*Task instructions*:
Print every record exactly.
########################################
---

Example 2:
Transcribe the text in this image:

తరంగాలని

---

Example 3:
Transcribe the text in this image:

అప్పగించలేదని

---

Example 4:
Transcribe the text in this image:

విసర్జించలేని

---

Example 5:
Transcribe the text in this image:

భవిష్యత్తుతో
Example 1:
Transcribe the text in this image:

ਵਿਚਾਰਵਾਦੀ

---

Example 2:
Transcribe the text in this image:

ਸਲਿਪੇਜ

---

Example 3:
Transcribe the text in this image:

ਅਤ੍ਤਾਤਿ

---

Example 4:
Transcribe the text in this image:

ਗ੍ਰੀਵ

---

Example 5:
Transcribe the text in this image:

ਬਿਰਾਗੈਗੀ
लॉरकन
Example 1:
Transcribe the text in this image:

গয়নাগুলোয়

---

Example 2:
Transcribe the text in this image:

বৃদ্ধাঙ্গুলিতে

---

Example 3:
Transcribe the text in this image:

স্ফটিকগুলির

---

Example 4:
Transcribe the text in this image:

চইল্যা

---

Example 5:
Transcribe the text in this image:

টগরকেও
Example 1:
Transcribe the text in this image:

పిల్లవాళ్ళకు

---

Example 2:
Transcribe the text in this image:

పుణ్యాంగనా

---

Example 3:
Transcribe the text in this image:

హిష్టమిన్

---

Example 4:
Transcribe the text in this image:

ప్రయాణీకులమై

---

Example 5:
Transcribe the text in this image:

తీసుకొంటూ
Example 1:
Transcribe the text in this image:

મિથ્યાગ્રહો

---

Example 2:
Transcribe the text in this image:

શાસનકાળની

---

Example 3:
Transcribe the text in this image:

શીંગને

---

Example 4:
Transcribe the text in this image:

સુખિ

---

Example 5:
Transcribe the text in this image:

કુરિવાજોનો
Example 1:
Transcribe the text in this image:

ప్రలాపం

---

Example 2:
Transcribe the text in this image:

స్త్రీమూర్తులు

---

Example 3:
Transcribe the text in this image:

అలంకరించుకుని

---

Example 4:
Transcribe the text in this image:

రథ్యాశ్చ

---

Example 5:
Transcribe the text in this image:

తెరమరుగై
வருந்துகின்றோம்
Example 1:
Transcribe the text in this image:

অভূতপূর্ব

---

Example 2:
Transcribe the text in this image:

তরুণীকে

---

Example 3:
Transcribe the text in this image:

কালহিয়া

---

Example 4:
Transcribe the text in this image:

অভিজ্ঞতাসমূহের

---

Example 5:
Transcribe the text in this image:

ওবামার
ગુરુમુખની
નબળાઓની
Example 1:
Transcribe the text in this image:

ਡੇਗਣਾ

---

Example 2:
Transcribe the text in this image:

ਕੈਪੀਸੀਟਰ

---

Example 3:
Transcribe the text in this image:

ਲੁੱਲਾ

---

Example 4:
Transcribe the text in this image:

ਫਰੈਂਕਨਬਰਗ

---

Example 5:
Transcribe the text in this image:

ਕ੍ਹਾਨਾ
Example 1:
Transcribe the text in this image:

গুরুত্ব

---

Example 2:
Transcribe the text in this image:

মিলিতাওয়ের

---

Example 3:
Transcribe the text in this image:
########################################
*Solution to the exercise*:
---

Example 2:
Transcribe the text in this image:

తరంగాలని

---

Example 3:
Transcribe the text in this image:

అప్పగించలేదని

---

Example 4:
Transcribe the text in this image:

విసర్జించలేని

---

Example 5:
Transcribe the text in this image:

భవిష్యత్తుతో
Example 1:
Transcribe the text in this image:

ਵਿਚਾਰਵਾਦੀ

---

Example 2:
Transcribe the text in this image:

ਸਲਿਪੇਜ

---

Example 3:
Transcribe the text in this image:

ਅਤ੍ਤਾਤਿ

---

Example 4:
Transcribe the text in this image:

ਗ੍ਰੀਵ

---

Example 5:
Transcribe the text in this image:

ਬਿਰਾਗੈਗੀ
लॉरकन
Example 1:
Transcribe the text in this image:

গয়নাগুলোয়

---

Example 2:
Transcribe the text in this image:

বৃদ্ধাঙ্গুলিতে

---

Example 3:
Transcribe the text in this image:

স্ফটিকগুলির

---

Example 4:
Transcribe the text in this image:

চইল্যা

---

Example 5:
Transcribe the text in this image:

টগরকেও
Example 1:
Transcribe the text in this image:

పిల్లవాళ్ళకు

---

Example 2:
Transcribe the text in this image:

పుణ్యాంగనా

---

Example 3:
Transcribe the text in this image:

హిష్టమిన్

---

Example 4:
Transcribe the text in this image:

ప్రయాణీకులమై

---

Example 5:
Transcribe the text in this image:

తీసుకొంటూ
Example 1:
Transcribe the text in this image:

મિથ્યાગ્રહો

---

Example 2:
Transcribe the text in this image:

શાસનકાળની

---

Example 3:
Transcribe the text in this image:

શીંગને

---

Example 4:
Transcribe the text in this image:

સુખિ

---

Example 5:
Transcribe the text in this image:

કુરિવાજોનો
Example 1:
Transcribe the text in this image:

ప్రలాపం

---

Example 2:
Transcribe the text in this image:

స్త్రీమూర్తులు

---

Example 3:
Transcribe the text in this image:

అలంకరించుకుని

---

Example 4:
Transcribe the text in this image:

రథ్యాశ్చ

---

Example 5:
Transcribe the text in this image:

తెరమరుగై
வருந்துகின்றோம்
Example 1:
Transcribe the text in this image:

অভূতপূর্ব

---

Example 2:
Transcribe the text in this image:

তরুণীকে

---

Example 3:
Transcribe the text in this image:

কালহিয়া

---

Example 4:
Transcribe the text in this image:

অভিজ্ঞতাসমূহের

---

Example 5:
Transcribe the text in this image:

ওবামার
ગુરુમુખની
નબળાઓની
Example 1:
Transcribe the text in this image:

ਡੇਗਣਾ

---

Example 2:
Transcribe the text in this image:

ਕੈਪੀਸੀਟਰ

---

Example 3:
Transcribe the text in this image:

ਲੁੱਲਾ

---

Example 4:
Transcribe the text in this image:

ਫਰੈਂਕਨਬਰਗ

---

Example 5:
Transcribe the text in this image:

ਕ੍ਹਾਨਾ
Example 1:
Transcribe the text in this image:

গুরুত্ব

---

Example 2:
Transcribe the text in this image:

মিলিতাওয়ের

---

Example 3:
Transcribe the text in this image:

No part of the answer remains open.